## Excerpt provided:
To execute our query, we make use of the sql:query built-in function. This function takes the query as its first argument. The query can be specified as a string literal, variable, attribute or function that returns string. Note that the query that is passed to this function must be a select query. Any other type of query will result in an exception. The arguments that follow are parameters to our query. These are represented in the query itself by ? and values are substituted at runtime. Once again the values can be specified using string literals, variables, attributes or functions.

The sql:query function returns a collection of objects where the object attributes have to correspond to the resulting columns of the query with regards to both the name and type. Consider, as an example, the query result as run on the database directly, the results of the same query as executed from the DSL and also the object used for the query results:

 weekstart  |  weekend   | count 
 2017-09-03 | 2017-09-10 |     1
(1 row)

## Prompt A:
Answer these questions from the excerpt on the sql:query function:
(i) Which kind of query must be passed to sql:query, and what happens with any other kind?
(ii) How are the query's parameters marked inside the query?
(iii) In which two respects must the attributes of the returned objects match the query's resulting columns?
## Prompt B:
Write a continuation of the excerpt on the sql:query function, picking up after its last line.

## Data for review:

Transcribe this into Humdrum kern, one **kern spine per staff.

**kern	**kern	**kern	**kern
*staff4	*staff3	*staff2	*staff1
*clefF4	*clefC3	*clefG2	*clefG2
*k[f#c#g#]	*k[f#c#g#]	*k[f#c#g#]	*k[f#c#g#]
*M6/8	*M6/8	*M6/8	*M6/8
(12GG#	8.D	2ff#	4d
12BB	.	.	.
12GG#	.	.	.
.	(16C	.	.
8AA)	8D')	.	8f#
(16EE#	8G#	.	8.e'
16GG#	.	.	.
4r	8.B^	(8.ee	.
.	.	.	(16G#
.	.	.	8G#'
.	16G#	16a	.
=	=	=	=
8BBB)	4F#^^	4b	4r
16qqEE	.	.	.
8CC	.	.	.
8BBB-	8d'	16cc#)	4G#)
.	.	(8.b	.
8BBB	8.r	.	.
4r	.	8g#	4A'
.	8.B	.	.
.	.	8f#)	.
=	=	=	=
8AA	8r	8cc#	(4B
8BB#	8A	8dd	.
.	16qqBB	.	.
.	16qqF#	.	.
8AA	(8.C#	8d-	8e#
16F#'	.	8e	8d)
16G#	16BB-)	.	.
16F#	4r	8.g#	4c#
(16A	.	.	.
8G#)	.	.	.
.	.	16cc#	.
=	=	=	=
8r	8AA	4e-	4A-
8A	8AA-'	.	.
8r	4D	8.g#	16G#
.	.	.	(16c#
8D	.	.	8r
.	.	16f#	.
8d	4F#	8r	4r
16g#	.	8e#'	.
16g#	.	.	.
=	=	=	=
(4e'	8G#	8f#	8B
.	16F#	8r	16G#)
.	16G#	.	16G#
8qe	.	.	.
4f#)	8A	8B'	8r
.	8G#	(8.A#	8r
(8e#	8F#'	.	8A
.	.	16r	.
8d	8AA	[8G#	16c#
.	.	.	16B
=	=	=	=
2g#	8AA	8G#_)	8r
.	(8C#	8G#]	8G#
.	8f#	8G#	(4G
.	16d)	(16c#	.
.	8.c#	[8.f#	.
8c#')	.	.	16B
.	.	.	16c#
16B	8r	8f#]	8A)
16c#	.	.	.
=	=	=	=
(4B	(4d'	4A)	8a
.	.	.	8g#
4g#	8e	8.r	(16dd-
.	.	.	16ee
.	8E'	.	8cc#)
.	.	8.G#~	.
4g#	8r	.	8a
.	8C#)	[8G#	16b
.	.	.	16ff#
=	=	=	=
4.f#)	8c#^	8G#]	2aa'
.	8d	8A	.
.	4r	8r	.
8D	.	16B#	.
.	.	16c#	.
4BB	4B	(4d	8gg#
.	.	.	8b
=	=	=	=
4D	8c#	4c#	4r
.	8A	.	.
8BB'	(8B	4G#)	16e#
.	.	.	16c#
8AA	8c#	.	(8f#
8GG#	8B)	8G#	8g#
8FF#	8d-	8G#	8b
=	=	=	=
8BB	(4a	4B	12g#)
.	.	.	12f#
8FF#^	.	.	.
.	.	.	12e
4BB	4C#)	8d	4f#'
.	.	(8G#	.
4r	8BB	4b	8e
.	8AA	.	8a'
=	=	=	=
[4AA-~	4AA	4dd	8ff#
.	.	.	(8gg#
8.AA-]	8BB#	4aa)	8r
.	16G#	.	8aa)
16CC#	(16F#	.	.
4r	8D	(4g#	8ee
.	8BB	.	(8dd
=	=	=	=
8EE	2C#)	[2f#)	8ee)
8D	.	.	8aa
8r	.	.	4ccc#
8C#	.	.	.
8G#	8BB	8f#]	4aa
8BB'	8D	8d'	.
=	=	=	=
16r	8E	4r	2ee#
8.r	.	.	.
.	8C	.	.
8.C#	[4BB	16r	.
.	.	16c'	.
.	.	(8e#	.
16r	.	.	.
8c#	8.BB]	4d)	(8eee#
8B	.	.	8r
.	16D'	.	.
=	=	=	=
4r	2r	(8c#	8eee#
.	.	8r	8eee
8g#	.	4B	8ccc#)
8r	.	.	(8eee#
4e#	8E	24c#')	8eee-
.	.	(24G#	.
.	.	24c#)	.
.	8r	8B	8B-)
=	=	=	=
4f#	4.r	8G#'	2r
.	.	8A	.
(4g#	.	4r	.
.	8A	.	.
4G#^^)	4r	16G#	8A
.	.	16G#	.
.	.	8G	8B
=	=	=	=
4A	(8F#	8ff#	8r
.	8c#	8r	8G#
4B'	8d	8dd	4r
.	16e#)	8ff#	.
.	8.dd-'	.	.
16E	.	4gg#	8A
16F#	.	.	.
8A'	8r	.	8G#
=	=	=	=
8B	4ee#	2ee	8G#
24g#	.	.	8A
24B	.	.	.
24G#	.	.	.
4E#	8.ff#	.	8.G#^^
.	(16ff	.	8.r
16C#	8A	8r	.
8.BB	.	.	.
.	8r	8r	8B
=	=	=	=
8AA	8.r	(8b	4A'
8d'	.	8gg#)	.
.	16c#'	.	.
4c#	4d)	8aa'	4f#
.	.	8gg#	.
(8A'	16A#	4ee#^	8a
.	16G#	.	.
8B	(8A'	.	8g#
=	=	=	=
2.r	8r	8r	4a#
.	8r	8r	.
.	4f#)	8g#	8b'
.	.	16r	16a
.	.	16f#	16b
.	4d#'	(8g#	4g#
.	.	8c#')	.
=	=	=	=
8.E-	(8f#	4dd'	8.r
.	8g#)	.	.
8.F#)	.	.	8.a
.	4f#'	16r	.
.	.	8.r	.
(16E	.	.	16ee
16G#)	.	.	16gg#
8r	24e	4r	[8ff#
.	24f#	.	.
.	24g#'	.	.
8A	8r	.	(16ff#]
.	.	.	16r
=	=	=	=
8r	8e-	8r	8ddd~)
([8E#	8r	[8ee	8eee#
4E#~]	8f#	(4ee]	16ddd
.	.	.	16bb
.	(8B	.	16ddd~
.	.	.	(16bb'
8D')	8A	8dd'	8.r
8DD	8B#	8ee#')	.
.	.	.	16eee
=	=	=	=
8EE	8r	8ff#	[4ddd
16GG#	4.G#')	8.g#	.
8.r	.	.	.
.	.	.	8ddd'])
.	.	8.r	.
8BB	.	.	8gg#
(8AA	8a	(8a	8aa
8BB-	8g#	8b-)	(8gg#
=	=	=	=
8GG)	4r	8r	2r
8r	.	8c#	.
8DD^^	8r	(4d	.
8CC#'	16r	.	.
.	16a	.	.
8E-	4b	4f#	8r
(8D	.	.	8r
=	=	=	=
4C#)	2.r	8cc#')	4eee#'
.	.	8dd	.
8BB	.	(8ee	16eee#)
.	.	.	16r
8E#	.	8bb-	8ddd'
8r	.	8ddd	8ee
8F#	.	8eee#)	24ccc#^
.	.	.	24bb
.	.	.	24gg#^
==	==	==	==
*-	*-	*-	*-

## Answer box A:
(i) A select query must be passed; any other type of query results in an exception.
(ii) They are marked by ?, with values substituted at runtime.
(iii) They must match in both name and type.

## Answer box B:
 object PurchaseFrequencyResult {
    date weekStart;
    date weekEnd;
    int count;

Note from the above example that our attribute names are in camel case whereas our query columns are not. The mapping between columns and attributes is not case sensitive.

Also note that while it is possible to map simple query results to persistent object collections, it is not recommended. This is due to the following reasons:

  • Populating relationships are not supported.
  • Runtime errors will occur when accidentally saving objects that were retrieved using a select query.
  • Using non-persistent objects with descriptive names more clearly defines the purpose of the objects and improves code legibility.

In cases where there is no direct data type in the DSL to represent a data type retrieved from a query, casting can be used. In our example this is shown by the result of the PostgreSQL count function result being cast to int:


This is done because of the fact that the PostgreSQL function returns a value of type long. The closest to this type in the DSL is int, and therefore the above casting is performed in the query.

Another example of explicit casting to take note of is in the case where a mapping to a DSL decimal type needs to occur. The underlying Java implementation of the decimal type in the DSL is double. For this reason a value needs to be cast to double precision in the SQL query before it can be mapped to a decimal attribute in the DSL. This casting can be achieved as follows:

select 9.98765665543356::double precision
select cast(9.98765665543356 as double precision)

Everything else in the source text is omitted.